City Street by Holly Williams
Holly Williams is a fine art painter and animation artist. She grew up in London and Los Angeles, studied at Otis in LA and later at San Francisco State. Today she lives in Highland Park in East LA, painting, raising a family, and working on commercial animation productions. In an interview with FLIP she talks about the challenges of balancing fine art, family and commercial work.

FLIP: You studied art at Otis, How was that experience?

Holly: I went to art school in the late 90's thinking I would study illustration. As a kid growing up in an animation family, I always thought I would paint backgrounds and illustrate children's books. 
An early lesson from Dad
Errol Le Cain, a background designer at Dad's studio, was a great hero of mine. But after finishing the foundation year at Otis, I made the decision to study Fine Art instead. I think my interest in philosophy and a lean towards academia both played a part. Also it was a strange time for illustration, which seemed to be moving away from traditional painting methods and more towards the computer.
Illustration for Once (Later The Thief and The Cobbler) by Errol Le Cain

Perhaps there was also an element of rebellion against the family business of commercial work. Ironically, it would become film and animation that would influence my fine art painting. I didn't quite realize that until I went to graduate school at San Francisco State 10 years later, and was giving lectures that included more and more references to animation.

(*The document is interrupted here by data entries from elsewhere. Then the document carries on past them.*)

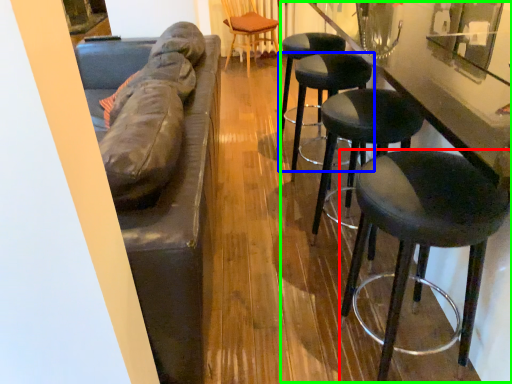
Question: Estimate the real-world distances between objects in this image. Which object is farther from stool (highlighted by a red box), stool (highlighted by a blue box) or counter (highlighted by a green box)?

Choices:
 (A) stool
 (B) counter

Answer: (A)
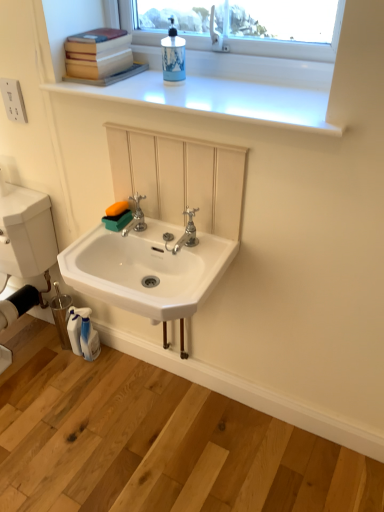
Image resolution: width=384 pixels, height=512 pixels. Identify the location of vacant space situated on the left part of blue ceramic soap dispenser at upper center. (127, 84).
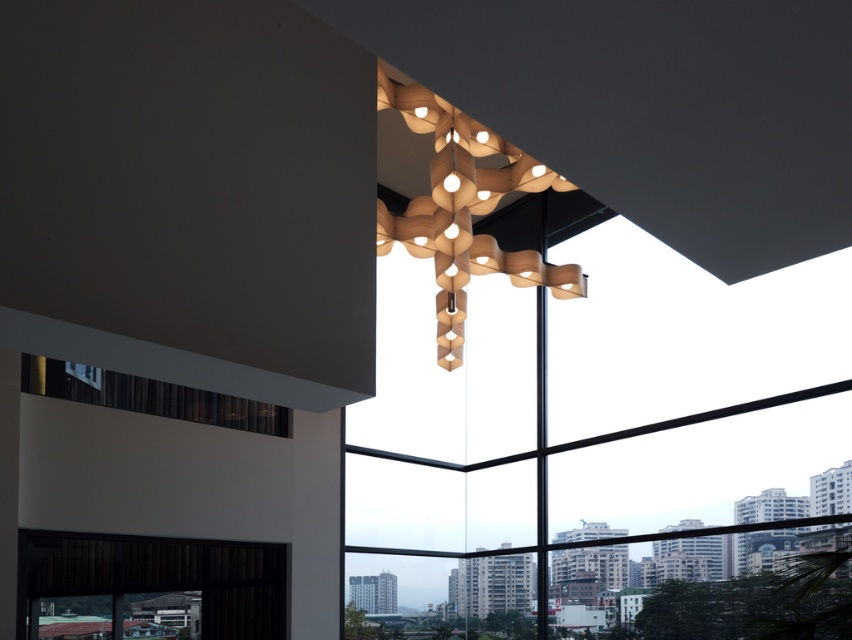
Is wooden chandelier at upper center smaller than black fabric window at lower left?

Incorrect, wooden chandelier at upper center is not smaller in size than black fabric window at lower left.

Between wooden chandelier at upper center and black fabric window at lower left, which one is positioned lower?

black fabric window at lower left

Between point (417, 104) and point (73, 394), which one is positioned behind?

The point (73, 394) is behind.

Where is `wooden chandelier at upper center`? The width and height of the screenshot is (852, 640). wooden chandelier at upper center is located at coordinates (464, 211).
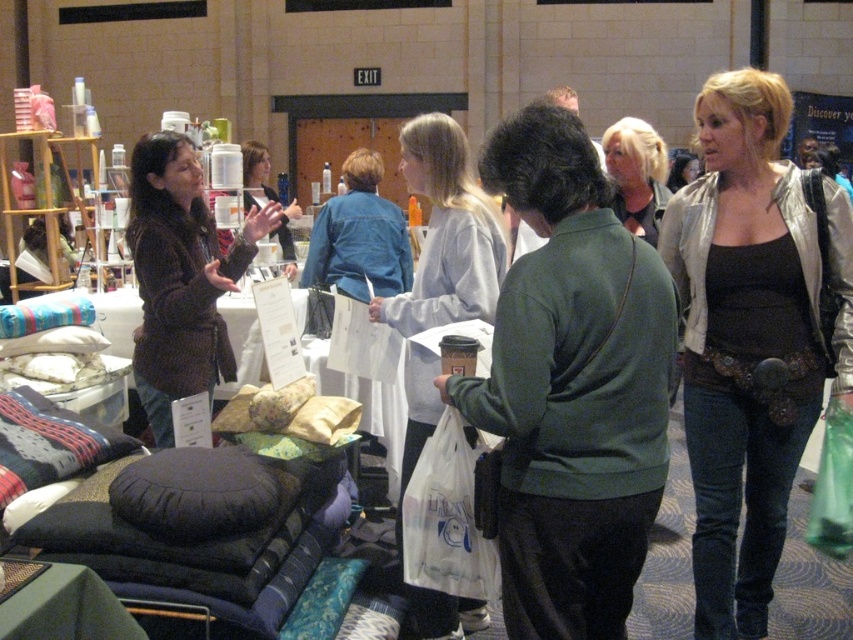
You are a photographer at the event and want to capture a photo that includes both the brown fuzzy sweater at upper left and the blonde hair at center. Which object should be placed more to the left in the frame to ensure both are visible?

The brown fuzzy sweater at upper left should be placed more to the left in the frame because it is already positioned on the left side of the blonde hair at center, so positioning it further left ensures both are visible without overlapping.

You are a photographer standing at the entrance of the market. You want to take a photo of the brown fuzzy sweater at upper left and the blonde hair at center so that both are in focus. The camera you are using has a depth of field that can cover objects within a 5 feet range. Will both subjects be in focus?

The brown fuzzy sweater at upper left is 5.09 feet away from blonde hair at center. Since the distance between them is slightly over 5 feet, the camera might not capture both in focus simultaneously.

You are standing in the market scene and want to locate the silver metallic jacket at center. Which object from the following list is closest to the point marked at coordinates (752, 337)? The options are the teal glossy water at lower center, the green bamboo dock at lower right, or the silver metallic jacket at center.

The point at coordinates (752, 337) is on the silver metallic jacket at center, so the closest object to that point is the silver metallic jacket at center.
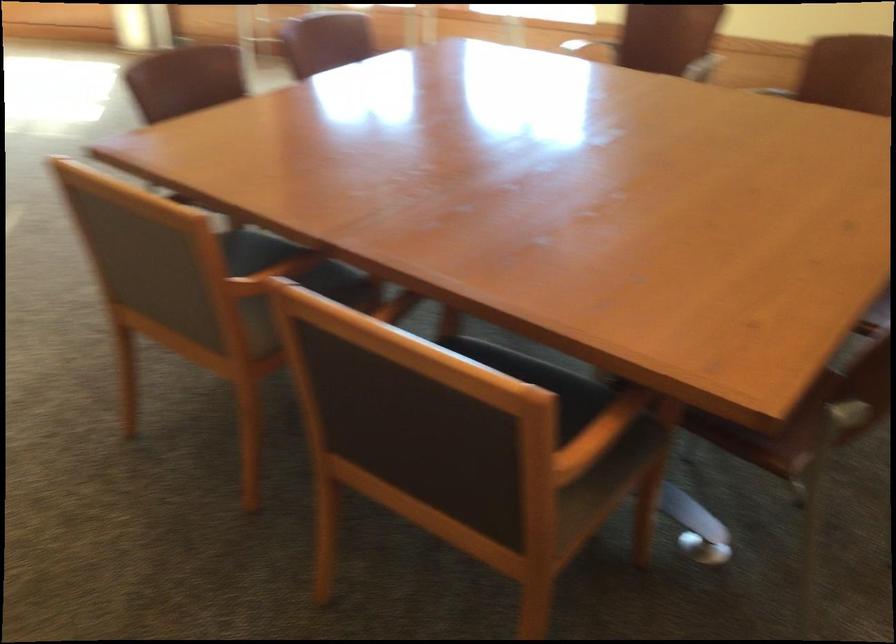
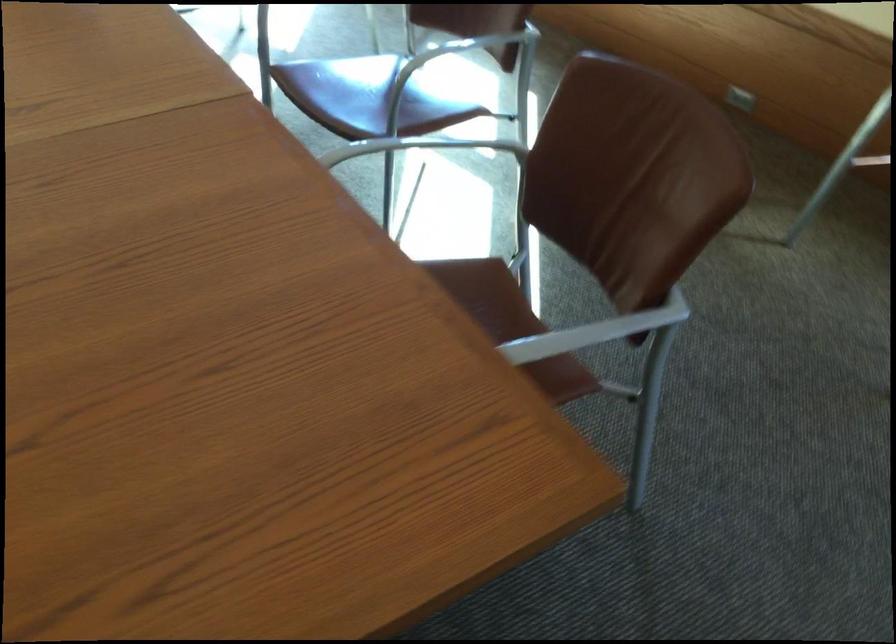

Forest Reflection by Holly Williams
FLIP: How would you describe your style of painting?

Holly: I make oil paintings on panel. Pretty traditional in terms of process and materials. I have always worked within the genre of landscape. I call the paintings cinematic landscapes, since they are based on film stills and photographs that echo the qualities of the screen; i.e. blurred soft focus, digital interference, cinematic composition. 
Avalanche by Holly Williams
The subject matter itself is pretty banal, and the focus of the work is the effect of the screen and our relationship as viewers to media. I take my reference material from film stills, deconstruct them, and do a lot of processing of the images in Photoshop - changing the color balance, messing with scale, etc., before they are translated into paintings. When the images become paintings they are all hand painted. There are no transfers, no tricks, just the physicality of the hand and paint.

FLIP: What are the differences between working on your own artwork and working in animation?

I was lucky enough to work on Futurama's last 2 seasons, in an amazing color dept. staffed with colorists who also maintain professional fine art practices. I was surprised at how much color styling was similar to making a physical painting. It really stretched my color brain. You'll be working all day and then you go outside and have a heightened sense of color and light. It was really helpful to my fine art practice, especially since I had been working in a predominantly monochromatic style for a couple years. 

On Futurama we colored backgrounds and props and characters, so you get to create complete environments. Plus the story jumps around to different planets, locations, and often even different animation styles, so it was a very exciting project to work on, not to mention the established style being very strong and saturated. I'm very grateful to have been a part of that team.

I think people romanticize the experience of being a fine artist. All that freedom. It can be exhausting to always come up with new ideas, working alone, taking all that time and financial risk without guaranteed compensation. And you're alone. The gallery helps, of course, but really you have to do your own press, your own marketing, archiving, photography and correspondence.

Working in Animation was a relief, a great counterpoint. To work on a commercial project that is creative, working on a team, to be given direction and work within a set of parameters - I found that extremely fulfilling.
Tunnel by Holly Williams
FLIP: How do you balance your painting, commercial work, and having a family?

Holly: Most artists I know have a day job. or even several. Painting is the only constant in my professional life. I teach, work on various commercial projects, whatever comes up. I think all artists have this flexibility. Conversely, most animation professionals I know have an alternate fine art practice, even if they're not showing or engaging in the "fine art world". My husband [Tim Brock] is a color stylist, but he is also a painter, and dabbles in music and voice-over work.

Nightfall by Holly Williams
But once you have a kid, it's a whole new challenge. As the primary caregiver for our 2 year old, I'm definitely less productive in the studio. But having children has a way of focusing priorities and I am now a master of time management. It makes you cut out all the bullshit. I no longer pace around the studio second-guessing my ideas. My process might change, the scale of the paintings might change, but it's for the better.

I'm also more picky now about where I show, and whether or not I will participate in group shows. Since my son was born I still make a strong complete bodies of work annually and have one big solo show each year. As an artist you have to keep the ball rolling, not only for professional development but for the good of the paintings, to keep evolving. 

Country Road by Holly Williams
The great thing about working in TV animation is that the project ends, and there is downtime to switch to other practices. It's great to be present in my son's life, to be around for his early years, but it's also great to get to work! It's important to be an engaged parent but you've got to hold on to your identity, and nurture your own professional life.